By Tony Winterburn • 04 September 2020 • 8:23
Construction workers in Madrid rush to complete the 1,000-bed 'covid' hospital. image: Twitter
A new hospital is being hurriedly built near Madrid airport as the city braces for a second wave of the coronavirus.
AN army of cranes fills the skyline while workers toil round the clock to build the new special pandemic hospital which is expected to be finished by November. Whether we choose to admit it or not the second wave of the Covid-19 outbreak is already underway in Spain, and it is straining the capital’s public health care system to the core.
It is understood that around 400 builders have been working round the clock since July to build the 45,000-square-metre (484,000-square-foot) 1,000 bed Isabel Zendal hospital. The facility will be the first in Spain to be purpose-built for the crisis which will be similar in operation to the NHS Nightingale hospitals in the UK.
NHS nightingale hospitals in the UK are prepared and set up for an expected second wave of the virus. image: Wikipedia
The regional government of Madrid is spending an estimated €50 million to build the hospital, which will have bay windows and will allow doctors to monitor patients without becoming contaminated and will also include large halls without individual rooms.

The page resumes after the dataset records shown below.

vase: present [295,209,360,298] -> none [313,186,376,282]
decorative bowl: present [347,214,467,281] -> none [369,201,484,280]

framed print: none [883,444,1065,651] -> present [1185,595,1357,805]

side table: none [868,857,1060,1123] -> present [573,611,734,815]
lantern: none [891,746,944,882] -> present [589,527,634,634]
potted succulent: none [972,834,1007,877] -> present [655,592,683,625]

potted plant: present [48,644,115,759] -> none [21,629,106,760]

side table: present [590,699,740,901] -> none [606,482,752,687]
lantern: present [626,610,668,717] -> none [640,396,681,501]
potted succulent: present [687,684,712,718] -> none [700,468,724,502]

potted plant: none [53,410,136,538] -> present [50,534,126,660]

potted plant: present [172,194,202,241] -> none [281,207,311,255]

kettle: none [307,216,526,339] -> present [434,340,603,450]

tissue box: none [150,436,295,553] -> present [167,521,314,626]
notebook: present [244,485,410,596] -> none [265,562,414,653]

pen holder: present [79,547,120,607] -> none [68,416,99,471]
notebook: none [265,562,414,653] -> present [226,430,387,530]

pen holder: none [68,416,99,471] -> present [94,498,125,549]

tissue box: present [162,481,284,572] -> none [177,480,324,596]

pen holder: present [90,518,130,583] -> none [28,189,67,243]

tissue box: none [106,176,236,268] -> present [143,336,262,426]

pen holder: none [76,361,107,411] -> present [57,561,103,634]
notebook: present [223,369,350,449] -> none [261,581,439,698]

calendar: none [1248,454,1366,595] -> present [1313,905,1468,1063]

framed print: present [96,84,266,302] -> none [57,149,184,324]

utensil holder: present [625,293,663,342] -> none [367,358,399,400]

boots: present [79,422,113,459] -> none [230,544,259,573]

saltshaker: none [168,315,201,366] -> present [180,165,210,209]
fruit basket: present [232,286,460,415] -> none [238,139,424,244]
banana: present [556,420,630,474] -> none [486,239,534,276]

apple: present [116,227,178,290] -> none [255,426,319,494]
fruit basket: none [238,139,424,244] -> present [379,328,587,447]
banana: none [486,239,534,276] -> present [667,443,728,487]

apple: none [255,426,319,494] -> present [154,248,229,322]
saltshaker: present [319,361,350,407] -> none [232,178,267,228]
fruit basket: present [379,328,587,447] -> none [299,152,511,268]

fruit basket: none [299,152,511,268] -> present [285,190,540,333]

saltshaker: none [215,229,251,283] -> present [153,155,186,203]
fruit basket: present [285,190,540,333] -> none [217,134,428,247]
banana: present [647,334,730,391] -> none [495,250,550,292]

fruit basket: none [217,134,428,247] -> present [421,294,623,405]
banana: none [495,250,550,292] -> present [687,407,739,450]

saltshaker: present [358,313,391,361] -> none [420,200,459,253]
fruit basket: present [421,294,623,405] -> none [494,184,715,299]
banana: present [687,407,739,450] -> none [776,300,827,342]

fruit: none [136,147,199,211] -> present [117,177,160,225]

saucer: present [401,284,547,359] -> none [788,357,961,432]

The architecture was designed to “avoid transmission” of viruses. The inspiration came from the design of a temporary field hospital which was set up at Madrid’s sprawling Ifema exhibition centre between March and May, said Mirando.
It is feared that the opening of the new hospital, however, will come too late to deal with a surge in infections in the Madrid region, which Prime Minister Pedro Sanchez has called “worrying.”
Madrid accounts for almost a third, 73, of the 191 Covid-19 deaths recorded in Spain in the last week, and for nearly a third of the country’s total toll of 29,000 deaths. The rapid surge in infections is “similar to that at the beginning of the pandemic,” said Silvia Duran, a spokeswoman for doctors’ union Amyts.
Lawsuit by Spanish doctors
A group of Spanish doctors in Madrid are planning to file a lawsuit against the regional government while hundreds of other doctors across the country have signed an open letter demanding that the regional government “act to avoid a new collapse” in the health system.
Among the demands of health care workers is greater use of telemedicine – “It is us who are going to get sick,” said Duran of doctors’ union Amyts. The doctor recounted that in April this year healthcare workers accounted for around 20 per cent of all Covid-19 cases in Spain, the highest proportion in the world, according to the European Centre for Disease Prevention and Control.
At the beginning of the pandemic, China amazed the world by building a 1,000-bed hospital in just 48 hours.